そこから犯人を類推していくが、もちろん、容疑者は「やっていない」という者が多い。これまでに不倫で話題になった有名人や芸能人は多いが、あっさり認める者、ただの友達と逃げる者、いろいろだ。ベッキーは「ただの友達」としたが、もし、不倫が濡れ衣で本当にただの友達なら、「何でも聞いて下さい」と疑いを晴らすことに必死になるはずだ。
会見は開くが質問は受けないとして、5分程度の釈明を誰が間に受けるものがいよう。真っ白なら何だって話せようし、それこそCMのスポンサーへの誤解を解くのに躍起になるはずだ。あれでは小学生だって誤魔化せない。いい人、いい人ぶった人は往生際が悪いと相場は決まっている。スポンサーなどから好感度を得ている芸能人は、それを守ることしかない。
彼女らは公人と言うよりも、スポンサーを欺いてまでいい子ぶってはいけないと思う。好感度が、自身の脇の甘さで一気に落ちるのは自業自得ではないかと。それだけ自制心もないままに振る舞い、見っかったら誤魔化すでは人間として甘いね。彼女の今後はスポンサーが決めるだろうが、そのスポンサーも世間の動向と成り行きを見て判断するしかない。

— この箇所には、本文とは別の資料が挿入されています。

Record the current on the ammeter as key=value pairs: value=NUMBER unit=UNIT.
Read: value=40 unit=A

彼女は1月4日に川谷の実家を訪れ、出てきたところを週刊文春の記者に直撃され、「軽はずみなことをしてしまった」と言った。バレなければ言わない取り繕った言葉である。だから人間は表裏が違うし、言行不一致なズルい生き物である。あの日来、食事も喉に通らない、10日で4キロ痩せたなどと報じるが、罪悪感ではなく、バレたことでの心労だ。
人は陰でコソコソやるものだから、それ自体は人間的だし、責めるものではないが、バレてなお偽善をやるような人間は信用できない。バレて潔くできない人間もいるが、嘘で自分をくるめる人間を信頼するスポンサーがいたら、それはオメデタイ。彼女への処罰はメディアでもなければ、ファンでも一般人でもない。彼女を信頼し、登用したスポンサーが行うべきこと。

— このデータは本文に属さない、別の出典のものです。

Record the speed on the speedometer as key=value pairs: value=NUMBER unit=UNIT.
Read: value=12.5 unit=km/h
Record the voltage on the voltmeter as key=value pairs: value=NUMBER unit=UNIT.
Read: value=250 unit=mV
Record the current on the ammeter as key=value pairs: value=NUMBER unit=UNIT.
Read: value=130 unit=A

日本社会の特異性というのか、他人のちょっとしたことに対して、急に自分が100%善人であるかのように、また相手が100%の悪人であるかのように、寄って集ってとっちめる。いわゆる「村八分」の論理であり、性善説の影響もあってか、悪人の善人気取りが許せない。人間の本質は「悪」という西洋的性悪説では、人が何をしようが、「だから何?」である。

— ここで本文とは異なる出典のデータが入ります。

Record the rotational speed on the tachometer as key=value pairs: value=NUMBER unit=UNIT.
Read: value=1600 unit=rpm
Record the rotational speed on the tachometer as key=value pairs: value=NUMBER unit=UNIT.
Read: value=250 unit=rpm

メディアの論調なども同一の歩調をとるのも付和雷同日本的だ。実際に不倫経験があるものでさえ、自分の事とは関係ないと言わんばかりに、他人の不倫を糾弾する。誰も知らないのをいいことに人間はどこまでも善人になれる。これは欲求不満のヒューマニズム的嵐とでもいった方が説明がつく。他人の悪を、罪を、徹底的に攻撃する近年の風潮である。
ネットの発信が凄い。ネットは書き手の素性が分からないという秘匿性をいいことに、誰もが善人となり、寄って集って「炎上」させる。発信者の問題行動や問題発言の場合もあるが、そうではなくて、何が問題なのか分らないものまで炎上というのは、付和雷同を超えた、集団ヒステリーのようだ。ちょっとした事が気に食わないという小中学生ならまだしも。
大人でも精神年齢非弱な者は、些細な事に噛み付く。ちょっとした事が本人には大きな事だろうから、相手の身になって考えるしかない。「うるさいガキだな、まったく!」などと思ってはダメだし、オトナはコドモをあやせてこそ真のオトナ足り得る。「無知でバカなガキ!」と、見下し、蔑むより、相手目線に飛び込んで説得するのが、オトナの自負というもの。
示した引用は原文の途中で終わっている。